L’allocation de fin de carrière, connue aussi sous l’acronyme SFI, ce n’est pas un cadeau tombé du ciel mais une somme soigneusement calculée, versée lorsque le salarié prend sa retraite. Comment la déterminer ? Décryptage d’une mécanique précise, en trois étapes, où chaque paramètre compte.
Qu’est-ce qu’une allocation de fin de carrière ?
Les règles comptables internationales (IFRS) imposent d’intégrer les prestations post-emploi dans les comptes. Côté français, le Plan Comptable Général (PCG) recommande de les comptabiliser, même si ce n’est pas une obligation stricte. Si l’information n’apparaît pas dans les comptes, elle devrait tout de même être expliquée en annexe.
Pour bien saisir la logique de calcul, prenons un exemple concret. Imaginons un salarié de 50 ans, qui bénéficie, selon un accord d’entreprise, d’une indemnité équivalente à 4 mois de salaire au moment de sa retraite. Il a rejoint l’entreprise à 35 ans, il gagne 5 000 € par mois, et il partira à la retraite à 60 ans.
Étape 1 : Calculer le montant du versement à venir
Premier réflexe : estimer le montant total qui sera versé à ce salarié le jour où il s’en ira. Plusieurs données entrent en jeu :
- La convention collective ou l’accord qui fixe les droits du salarié : ici, 4 mois de salaire.
- Le salaire actuel du salarié : 5 000 € par mois.
- Le taux de charges sociales applicable : 50 %.
- L’hypothèse d’une augmentation annuelle des salaires : 3 %, puisque l’indemnité sera calculée sur le salaire en vigueur au moment du départ.
En croisant ces éléments, on obtient le calcul suivant : 5 000 x 4 mois x (1 + 3 %)10 x 1,5 = 40 317. Ce chiffre de 40 317 € constitue la meilleure estimation du montant à régler lors du départ de l’employé.
Étape 2 : Estimer la valeur actuelle de ce futur versement
Ce versement n’interviendra que dans 10 ans, et il dépendra de la présence du salarié dans l’entreprise jusqu’à la retraite. Pour affiner l’évaluation de la provision, trois hypothèses actuarielles interviennent :
- Le taux d’actualisation utilisé pour prendre en compte la valeur du temps : 4 % (généralement basé sur le taux obligataire).
- La mortalité, évaluée à partir de tables statistiques. À la naissance, sur 100 000 personnes, 92 736 atteignent 50 ans, soit 92,736 %. À 60 ans, il en reste 85 538. Ainsi, la probabilité pour une personne de 50 ans d’atteindre 60 ans est de 85 538 / 92 736, soit 92,24 %.

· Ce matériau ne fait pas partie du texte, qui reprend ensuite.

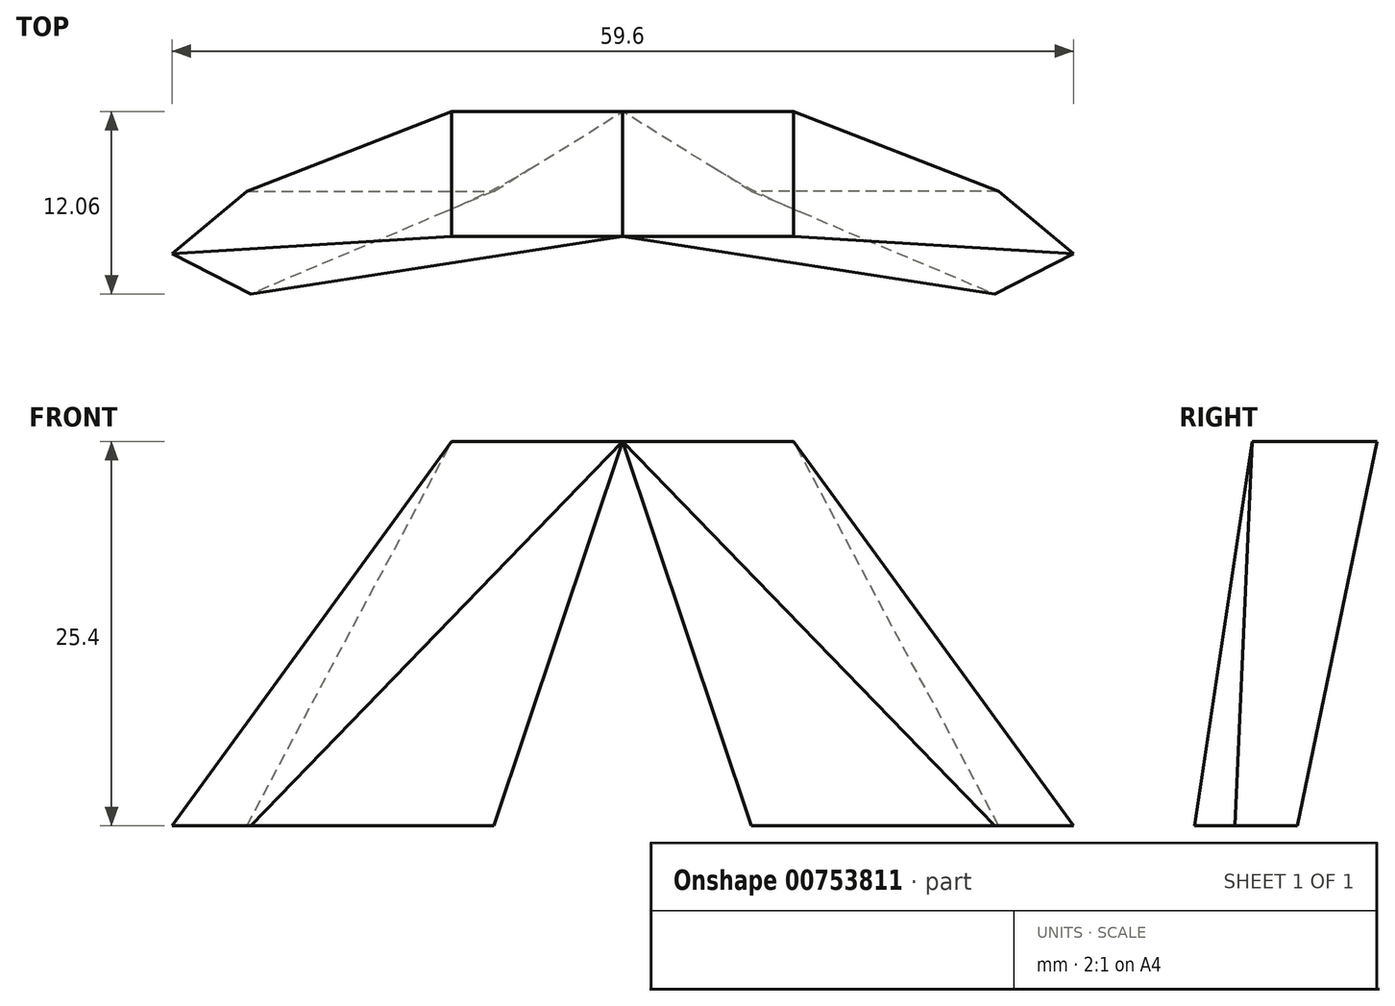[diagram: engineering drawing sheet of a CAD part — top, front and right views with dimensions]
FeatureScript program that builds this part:
annotation { "Feature Type Name" : "Feature", "Feature Type Description" : "" }
export const myFeature = defineFeature(function(context is Context, id is Id, definition is map)
    precondition{}
    {
        {
            var Q0;
            Q0=qCreatedBy(makeId("Top.planeOp"),FACE);
            var sketch = newSketch(context, id + "F0", { "sketchPlane" : qUnion([Q0])});
            skPoint(sketch, "E0", {"position": v(24.58, -12.06) * mm});
            skLineSegment(sketch, "E1", {"start": v(8.51, -5.27) * mm, "end": v(8.51, -5.27) * mm});
            skLineSegment(sketch, "E2", {"start": v(24.85, -5.27) * mm, "end": v(8.51, -5.27) * mm});
            skPoint(sketch, "E3", {"position": v(8.51, -5.27) * mm});
            skLineSegment(sketch, "E4", {"start": v(8.51, -5.27) * mm, "end": v(24.58, -12.06) * mm});
            skLineSegment(sketch, "E5", {"start": v(24.58, -12.06) * mm, "end": v(29.8, -9.39) * mm});
            skLineSegment(sketch, "E6", {"start": v(29.8, -9.39) * mm, "end": v(24.85, -5.27) * mm});
            skSolve(sketch);
        }
        {
            var Q0;
            Q0=qCreatedBy(makeId("Top.planeOp"),FACE);
            cPlane(context, id + "F1", {"entities" : qUnion([Q0]), "cplaneType" : CPlaneType.OFFSET, "offset" : 25.4 * mm, "width" : 152.4 * mm, "height" : 152.4 * mm});
        }
        {
            var Q0;
            Q0=qCreatedBy(id+"F1.planeOp",FACE);
            var sketch = newSketch(context, id + "F2", { "sketchPlane" : qUnion([Q0])});
            skLineSegment(sketch, "E7.bottom", {"start": v(0, 0) * mm, "end": v(11.3, 0) * mm});
            skLineSegment(sketch, "E7.top", {"start": v(0, -8.25) * mm, "end": v(11.3, -8.25) * mm});
            skLineSegment(sketch, "E7.left", {"start": v(0, 0) * mm, "end": v(0, -8.25) * mm});
            skLineSegment(sketch, "E7.right", {"start": v(11.3, 0) * mm, "end": v(11.3, -8.25) * mm});
            skPoint(sketch, "E7.middle", {"position": v(5.65, -4.12) * mm});
            skSolve(sketch);
        }
        {
            var Q0;
            Q0=makeQuery(id+"F0.imprint","IMPRINT",FACE,{"disambiguationData":[TD([[makeQuery(id+"F0.imprint","IMPRINT",EDGE,{"derivedFrom":sQuery(id+"F0.wireOp",EDGE,"E2")}),1.0]])]});
            var Q1;
            Q1=makeQuery(id+"F2.imprint","IMPRINT",FACE,{"disambiguationData":[TD([[makeQuery(id+"F2.imprint","IMPRINT",EDGE,{"derivedFrom":sQuery(id+"F2.wireOp",EDGE,"E7.bottom")}),-1.0]])]});
            loft(context, id + "F3", {"sheetProfilesArray" : [{ "sheetProfileEntities" : qUnion([Q0]) }, { "sheetProfileEntities" : qUnion([Q1]) }]});
        }
        {
            var Q0;
            Q0=makeQuery(id+"F3.opLoft","SWEPT_BODY",BODY,{"disambiguationData":[OSD([makeQuery(id+"F0.imprint","IMPRINT",FACE,{"disambiguationData":[TD([[makeQuery(id+"F0.imprint","IMPRINT",EDGE,{"derivedFrom":sQuery(id+"F0.wireOp",EDGE,"E2")}),1.0]])]}),makeQuery(id+"F2.imprint","IMPRINT",FACE,{"disambiguationData":[TD([[makeQuery(id+"F2.imprint","IMPRINT",EDGE,{"derivedFrom":sQuery(id+"F2.wireOp",EDGE,"E7.bottom")}),-1.0]])]})])]});
            var Q1;
            Q1=qCreatedBy(makeId("Right.planeOp"),FACE);
            mirror(context, id + "F4", {"entities" : qUnion([Q0]), "mirrorPlane" : qUnion([Q1])});
        }
    });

- Le taux de rotation du personnel, ici estimé à 2 % par an pour la catégorie concernée.
En appliquant ces hypothèses, la valeur actuelle probable (VAP) du versement devient : 40 317 x (1 – 2 %)10 x (85 538 / 92 736) x 1/(1,04)10 = 20 527. Autrement dit, la provision à inscrire aujourd’hui, ajustée du temps, des risques de départ et de mortalité, s’élèverait à 20 527 €.
Étape 3 : Déterminer le montant de la provision à constituer
Passons à la dernière étape : la détermination de l’obligation liée aux droits acquis. On parle ici du DPB, le montant qui correspond à la part des droits déjà accumulés par le salarié selon son ancienneté. La formule est simple : PBO = VAP x (ancienneté acquise / ancienneté totale possible).
Dans notre exemple : PBO = 20 527 x (15 / 25) = 12 316. La provision à comptabiliser s’élève donc à 12 316 € à ce stade.
Pour ceux qui aiment les formules complètes, la voici : Provision = (15 / 25) x 5 000 x 4 x (1 + 3 %)10 x 1,5 x (1 – 2 %)10 x (85 538 / 92 736) x 1/(1,04)10 = 12 316.
On constate alors que le montant des prestations grimpe chaque année, si les paramètres restent inchangés, et cela s’explique par deux effets :
- La mise à jour du temps restant : l’actualisation se fait avec une période de plus en plus courte (de 10 à 9 ans en N+1, etc.), la VAP progresse mécaniquement.
- L’ancienneté qui s’accroît : à chaque exercice, le salarié acquiert de nouveaux droits, selon le ratio d’ancienneté (ici, 1/25 supplémentaire chaque année).
Au fil des années, l’allocation de fin de carrière se construit ainsi, provision après provision, jusqu’à atteindre son montant total au bout des 10 ans, sous réserve que le salarié reste en poste et que la loi des probabilités, mortalité, rotation, suive son cours. Une mécanique discrète, mais qui façonne en coulisse le futur de chaque départ.